## EXERCISE REQUIREMENTS
Please reproduce the text of every one of the records below word for word, keeping each line as it is.

━━ EXERCISE MATERIAL ━━

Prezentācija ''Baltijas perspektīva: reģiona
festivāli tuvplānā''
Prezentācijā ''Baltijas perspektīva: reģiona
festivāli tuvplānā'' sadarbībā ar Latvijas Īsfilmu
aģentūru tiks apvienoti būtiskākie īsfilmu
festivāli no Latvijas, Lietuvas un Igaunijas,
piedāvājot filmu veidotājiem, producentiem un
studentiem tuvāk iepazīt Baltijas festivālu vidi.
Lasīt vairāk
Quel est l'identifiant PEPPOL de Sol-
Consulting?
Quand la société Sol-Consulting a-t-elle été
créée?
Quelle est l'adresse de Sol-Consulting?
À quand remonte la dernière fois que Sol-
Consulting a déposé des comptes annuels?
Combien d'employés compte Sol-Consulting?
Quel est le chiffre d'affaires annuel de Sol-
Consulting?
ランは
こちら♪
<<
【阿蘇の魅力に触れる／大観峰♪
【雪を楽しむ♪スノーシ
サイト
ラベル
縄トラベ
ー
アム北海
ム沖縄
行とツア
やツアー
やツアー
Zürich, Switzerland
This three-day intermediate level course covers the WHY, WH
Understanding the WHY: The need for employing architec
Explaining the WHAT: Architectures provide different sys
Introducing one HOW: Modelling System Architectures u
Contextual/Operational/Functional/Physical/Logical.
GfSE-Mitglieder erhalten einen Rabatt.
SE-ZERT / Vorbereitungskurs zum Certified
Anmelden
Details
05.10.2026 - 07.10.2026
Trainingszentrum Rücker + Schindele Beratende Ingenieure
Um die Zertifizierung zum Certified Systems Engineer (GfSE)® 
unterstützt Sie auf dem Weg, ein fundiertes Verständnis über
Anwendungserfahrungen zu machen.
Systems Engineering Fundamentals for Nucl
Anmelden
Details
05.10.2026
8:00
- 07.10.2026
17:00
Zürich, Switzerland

━━━

## PROBLEM SOLUTION
Prezentācija ''Baltijas perspektīva: reģiona
festivāli tuvplānā''
Prezentācijā ''Baltijas perspektīva: reģiona
festivāli tuvplānā'' sadarbībā ar Latvijas Īsfilmu
aģentūru tiks apvienoti būtiskākie īsfilmu
festivāli no Latvijas, Lietuvas un Igaunijas,
piedāvājot filmu veidotājiem, producentiem un
studentiem tuvāk iepazīt Baltijas festivālu vidi.
Lasīt vairāk
Quel est l'identifiant PEPPOL de Sol-
Consulting?
Quand la société Sol-Consulting a-t-elle été
créée?
Quelle est l'adresse de Sol-Consulting?
À quand remonte la dernière fois que Sol-
Consulting a déposé des comptes annuels?
Combien d'employés compte Sol-Consulting?
Quel est le chiffre d'affaires annuel de Sol-
Consulting?
ランは
こちら♪
<<
【阿蘇の魅力に触れる／大観峰♪
【雪を楽しむ♪スノーシ
サイト
ラベル
縄トラベ
ー
アム北海
ム沖縄
行とツア
やツアー
やツアー
Zürich, Switzerland
This three-day intermediate level course covers the WHY, WH
Understanding the WHY: The need for employing architec
Explaining the WHAT: Architectures provide different sys
Introducing one HOW: Modelling System Architectures u
Contextual/Operational/Functional/Physical/Logical.
GfSE-Mitglieder erhalten einen Rabatt.
SE-ZERT / Vorbereitungskurs zum Certified
Anmelden
Details
05.10.2026 - 07.10.2026
Trainingszentrum Rücker + Schindele Beratende Ingenieure
Um die Zertifizierung zum Certified Systems Engineer (GfSE)® 
unterstützt Sie auf dem Weg, ein fundiertes Verständnis über
Anwendungserfahrungen zu machen.
Systems Engineering Fundamentals for Nucl
Anmelden
Details
05.10.2026
8:00
- 07.10.2026
17:00
Zürich, Switzerland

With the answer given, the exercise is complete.